BACKGROUND AND PURPOSE: Predicting motor outcome following intracerebral hemorrhage is challenging. We tested whether the combination of clinical scores and DTI-based assessment of corticospinal tract damage within the first 12 hours of symptom onset after intracerebral hemorrhage predicts motor outcome at 3 months. MATERIALS AND METHODS: We prospectively studied patients with motor deficits secondary to primary intracerebral hemorrhage within the first 12 hours of symptom onset. Patients underwent multimodal MR imaging including DTI. We assessed intracerebral hemorrhage and perihematomal edema location and volume, and corticospinal tract involvement. The corticospinal tract was considered affected when the tractogram passed through the intracerebral hemorrhage or/and the perihematomal edema. We also calculated affected corticospinal tract-to-unaffected corticospinal tract ratios for fractional anisotropy, mean diffusivity, and axial and radial diffusivities. Motor impairment was graded by the motor subindex scores of the modified NIHSS. Motor outcome at 3 months was classified as good (modified NIHSS 0-3) or poor (modified NIHSS 4-8). RESULTS: Of 62 patients, 43 were included. At admission, the median NIHSS score was 13 (interquartile range = 8-17), and the median modified NIHSS score was 5 (interquartile range = 2-8).

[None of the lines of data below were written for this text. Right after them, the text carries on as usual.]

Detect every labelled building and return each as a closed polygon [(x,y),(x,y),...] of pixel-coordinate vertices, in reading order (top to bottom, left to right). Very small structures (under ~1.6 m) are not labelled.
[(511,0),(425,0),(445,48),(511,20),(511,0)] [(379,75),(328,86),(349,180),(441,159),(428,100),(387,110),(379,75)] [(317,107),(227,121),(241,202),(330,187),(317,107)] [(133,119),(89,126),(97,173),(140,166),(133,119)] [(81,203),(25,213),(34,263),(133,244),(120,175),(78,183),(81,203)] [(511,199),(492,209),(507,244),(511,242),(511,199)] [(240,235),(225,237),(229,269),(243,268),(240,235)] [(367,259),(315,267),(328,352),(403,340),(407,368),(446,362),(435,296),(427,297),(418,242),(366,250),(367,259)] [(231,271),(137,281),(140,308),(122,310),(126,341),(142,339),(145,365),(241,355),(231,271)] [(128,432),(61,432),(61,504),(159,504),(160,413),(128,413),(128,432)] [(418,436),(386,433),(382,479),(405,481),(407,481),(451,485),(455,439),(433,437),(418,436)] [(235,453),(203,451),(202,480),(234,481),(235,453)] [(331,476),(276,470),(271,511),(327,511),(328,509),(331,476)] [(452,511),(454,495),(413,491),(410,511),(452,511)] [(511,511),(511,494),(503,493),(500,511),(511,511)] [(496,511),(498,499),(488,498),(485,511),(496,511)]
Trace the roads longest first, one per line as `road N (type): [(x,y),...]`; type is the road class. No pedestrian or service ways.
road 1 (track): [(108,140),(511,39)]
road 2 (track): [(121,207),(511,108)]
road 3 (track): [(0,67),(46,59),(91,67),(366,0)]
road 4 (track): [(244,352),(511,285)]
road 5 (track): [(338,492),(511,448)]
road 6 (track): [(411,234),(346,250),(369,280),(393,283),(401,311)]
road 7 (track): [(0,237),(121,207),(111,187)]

At 3 months, 13 (30.23%) had poor motor outcome. Significant independent predictors of motor outcome were NIHSS and modified NIHSS at admission, posterior limb of the internal capsule involvement by intracerebral hemorrhage at admission, intracerebral hemorrhage volume at admission, 72-hour NIHSS, and 72-hour modified NIHSS. The sensitivity, specificity, and positive and negative predictive values for poor motor outcome at 3 months by a combined modified NIHSS of >6 and posterior limb of the internal capsule involvement in the first 12 hours from symptom onset were 84%, 79%, 65%, and 92%, respectively (area under the curve = 0.89; 95% CI, 0.78-1). CONCLUSIONS: Combined assessment of motor function and posterior limb of the internal capsule damage during acute intracerebral hemorrhage accurately predicts motor outcome.